TASK DIRECTIONS | Tally how many lines in the data hold the word "Tanzmusik", and give the result with no other text.

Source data

'''

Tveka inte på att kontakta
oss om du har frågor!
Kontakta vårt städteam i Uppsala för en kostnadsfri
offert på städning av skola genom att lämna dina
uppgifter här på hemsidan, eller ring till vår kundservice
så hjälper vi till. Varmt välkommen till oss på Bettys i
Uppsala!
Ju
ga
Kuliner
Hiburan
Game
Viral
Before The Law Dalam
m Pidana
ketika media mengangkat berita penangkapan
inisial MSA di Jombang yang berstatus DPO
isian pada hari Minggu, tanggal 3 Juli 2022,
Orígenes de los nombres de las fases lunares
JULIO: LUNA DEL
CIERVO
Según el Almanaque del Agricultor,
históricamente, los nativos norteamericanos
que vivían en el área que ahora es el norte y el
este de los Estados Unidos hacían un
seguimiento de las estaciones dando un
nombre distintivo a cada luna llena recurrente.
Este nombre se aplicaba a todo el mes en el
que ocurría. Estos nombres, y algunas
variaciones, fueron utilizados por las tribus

'''
'''

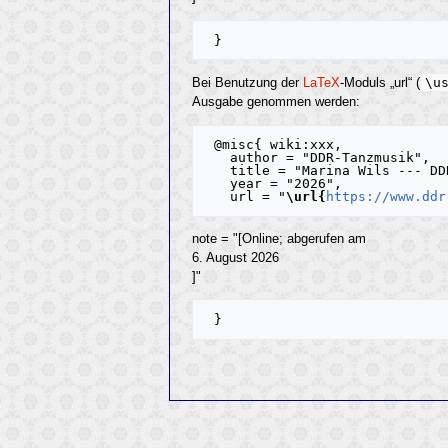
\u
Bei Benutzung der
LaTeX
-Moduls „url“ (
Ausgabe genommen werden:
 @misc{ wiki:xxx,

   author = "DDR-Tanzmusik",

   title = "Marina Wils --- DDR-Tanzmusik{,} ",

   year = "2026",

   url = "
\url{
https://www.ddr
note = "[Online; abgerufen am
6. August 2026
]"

'''

COMPLETED TASK | 2